These fields should be specified as a JSON file that goes into the script, and the output should be a product label and a logistics label that conforms to their specification. The labels could be described as a simple HTML page, in which case the output is a directory containing the label and its image assets, with an index.html that I can open using a local browser to then screenshot and/or print to generate the label.
An example of a compliant product label is on page 16 of 44 (PDF page 34), "ECIA Format -Product1", and a logistics label is two pages later on page 18 of 44 (PDF page 36).
For the python script you can assume I'm running on linux, use argparse, pathlib where possible, and that I am relatively fluent in command line tools and editing python. The hard part for me is encoding the CODE39 barcodes, and then aggregating it into a Data Matrix ECC 200 code that scans according to their specification, and finally placing these fields. I would imagine that the script you write would have a modules for:
* parsing and validating the json
* generating the various barcode elements as bitmaps
* compositing the data for the datamatrix ecc code & generating its bitmap
* a layout engine for placing all the data into html format
The layout engine may require some customization.
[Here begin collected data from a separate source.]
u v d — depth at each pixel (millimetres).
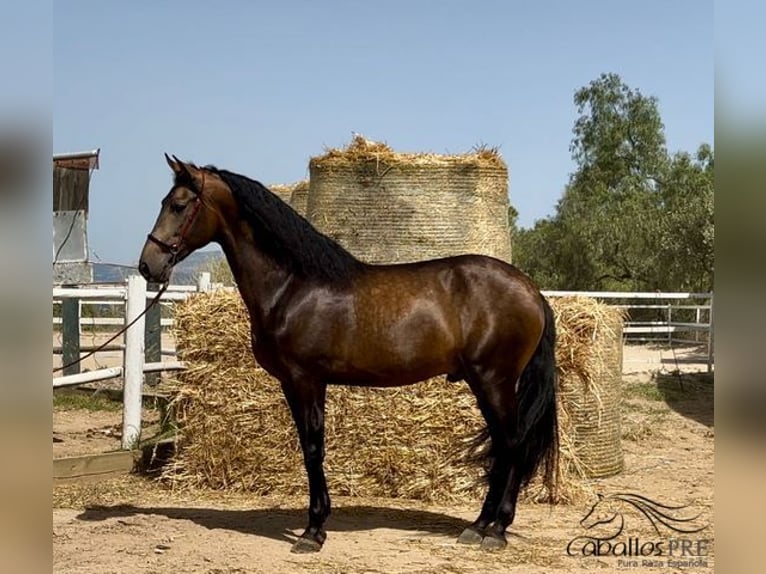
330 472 6145
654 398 11297
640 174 38656
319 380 4773
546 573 4328
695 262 22109
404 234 7055
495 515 4859
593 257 27125
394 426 6047
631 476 6836
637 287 26422
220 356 6309
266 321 4758
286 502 5992
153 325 10172
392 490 6098
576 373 6293
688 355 16562
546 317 4855
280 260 4750
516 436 4766
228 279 14664
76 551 4605
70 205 12312
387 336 4676
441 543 4879
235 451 6297
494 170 7297
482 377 4738
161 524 5250
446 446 6020
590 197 35625
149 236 4715
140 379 7148
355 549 4730
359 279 4785
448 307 4734
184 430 6414
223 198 4770
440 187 7078
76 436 8172
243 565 4406
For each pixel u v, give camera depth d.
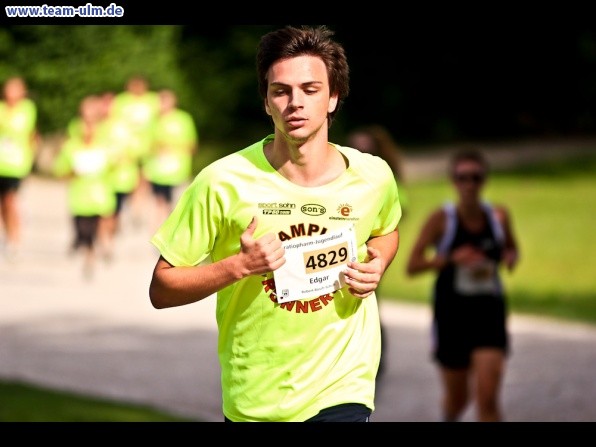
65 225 54.94
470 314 20.84
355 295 11.46
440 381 27.86
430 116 92.31
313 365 11.62
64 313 35.75
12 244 44.44
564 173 72.69
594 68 91.25
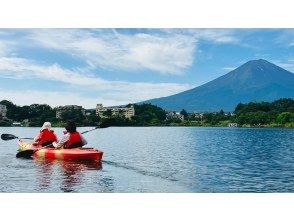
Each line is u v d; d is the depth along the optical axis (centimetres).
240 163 1917
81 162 1745
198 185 1332
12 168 1587
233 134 5853
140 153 2362
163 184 1327
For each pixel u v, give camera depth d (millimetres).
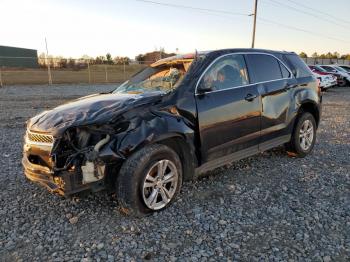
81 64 34656
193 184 4457
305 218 3514
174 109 3691
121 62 35688
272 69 5121
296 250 2932
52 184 3314
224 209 3729
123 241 3090
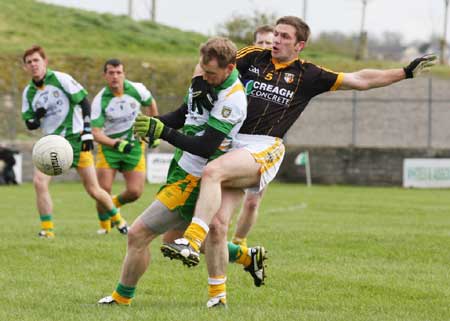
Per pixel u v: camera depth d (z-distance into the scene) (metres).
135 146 25.52
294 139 71.69
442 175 58.97
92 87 73.94
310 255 20.73
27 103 23.67
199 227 12.65
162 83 75.25
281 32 14.34
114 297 13.92
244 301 14.90
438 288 16.38
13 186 53.31
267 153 13.73
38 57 23.09
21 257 19.62
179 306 14.02
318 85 14.53
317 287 16.44
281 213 34.62
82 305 13.84
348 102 75.38
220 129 12.92
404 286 16.52
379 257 20.69
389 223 29.80
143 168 25.84
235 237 19.92
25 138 63.88
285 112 14.27
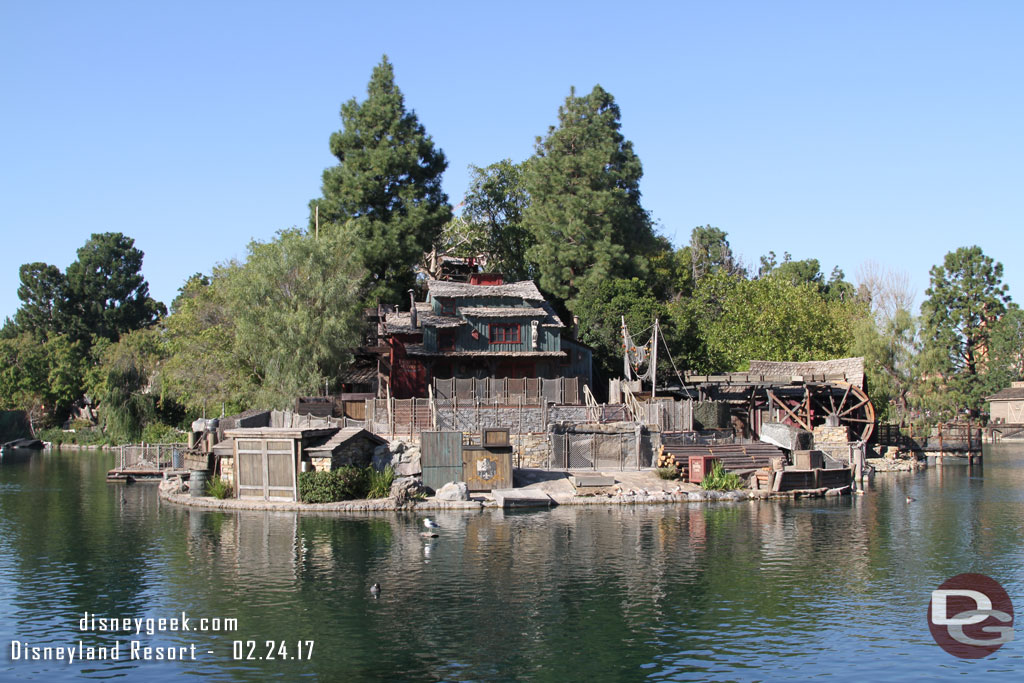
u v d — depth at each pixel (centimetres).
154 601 3064
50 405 13700
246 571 3459
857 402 7844
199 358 8019
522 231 10175
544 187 9688
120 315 15800
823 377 7556
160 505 5334
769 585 3228
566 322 9438
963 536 4153
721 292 10612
I think we can also require a second JSON file that specifies the following:
* ordering of the fields on the two labels
* some ability to handle two-column fields. For example, on the logistics label example, the From is on the top half, the To is on the right half. And the date code/COO fields are laid out two in a line, but the rest are in linear format
* some ability to specify a horizontal break line
* and a field to specify where the datamatrix code goes
I'm not an expert in HTML or web layout, so maybe these are easy things to do and if it is pretty easy to just lay these out without the second JSON file you can skip that direction and go straight to the HTML output.
Have a think about this first, and let me know if you think the strategy is in the right direction, if you have better ideas on how to do this, or if maybe there isn't already an off the shelf free tool that can do this for me and I don't have to write one myself.
And the Mouser product guide PDF as guidance. Some further tweaks were made to change the coding to CODE128 and fix some SVG overflow issues, but largely, Opus one-shotted this.